Exactly how many lines of the data below include the string "School"? State the number and nothing more.

• INPUT DATA:
-*-

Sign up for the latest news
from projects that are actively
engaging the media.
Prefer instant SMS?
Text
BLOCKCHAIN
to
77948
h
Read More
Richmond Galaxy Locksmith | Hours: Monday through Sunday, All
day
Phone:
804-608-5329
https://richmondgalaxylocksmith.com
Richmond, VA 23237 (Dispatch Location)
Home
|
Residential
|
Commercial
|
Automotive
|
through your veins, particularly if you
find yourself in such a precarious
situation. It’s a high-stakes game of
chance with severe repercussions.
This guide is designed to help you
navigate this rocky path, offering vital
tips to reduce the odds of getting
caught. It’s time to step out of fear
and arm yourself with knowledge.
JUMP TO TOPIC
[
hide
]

-*-

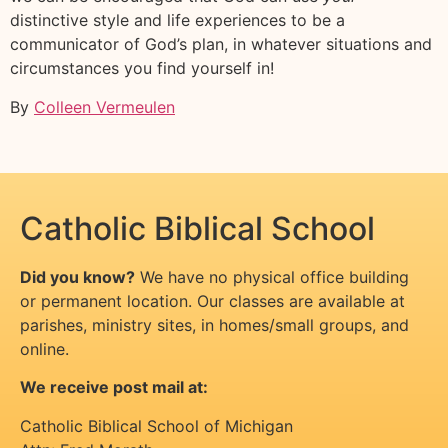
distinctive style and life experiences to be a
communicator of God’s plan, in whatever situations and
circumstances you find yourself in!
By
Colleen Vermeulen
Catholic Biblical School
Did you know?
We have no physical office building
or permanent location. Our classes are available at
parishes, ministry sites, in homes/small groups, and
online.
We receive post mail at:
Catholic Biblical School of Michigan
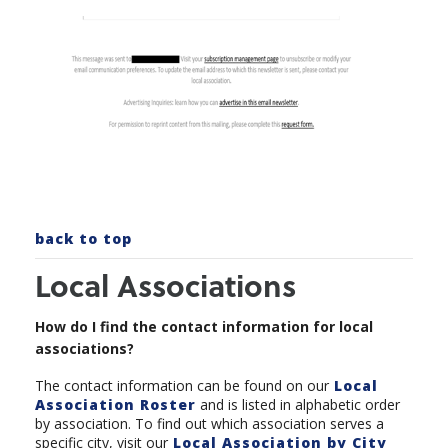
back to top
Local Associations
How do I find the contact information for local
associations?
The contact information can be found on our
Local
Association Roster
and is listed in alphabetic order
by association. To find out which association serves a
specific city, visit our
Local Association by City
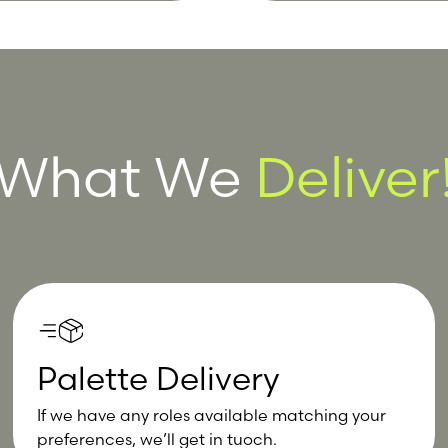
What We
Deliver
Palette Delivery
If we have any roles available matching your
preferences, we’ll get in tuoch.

-*-

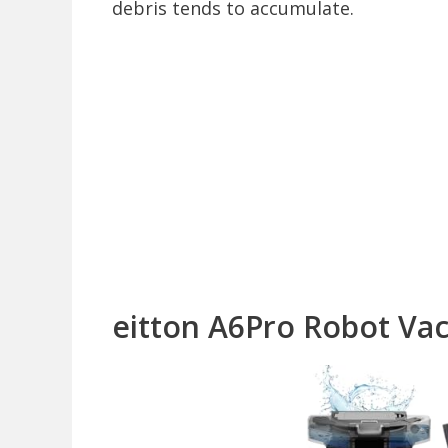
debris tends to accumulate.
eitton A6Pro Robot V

-*-

• WRITTEN RESPONSE: 2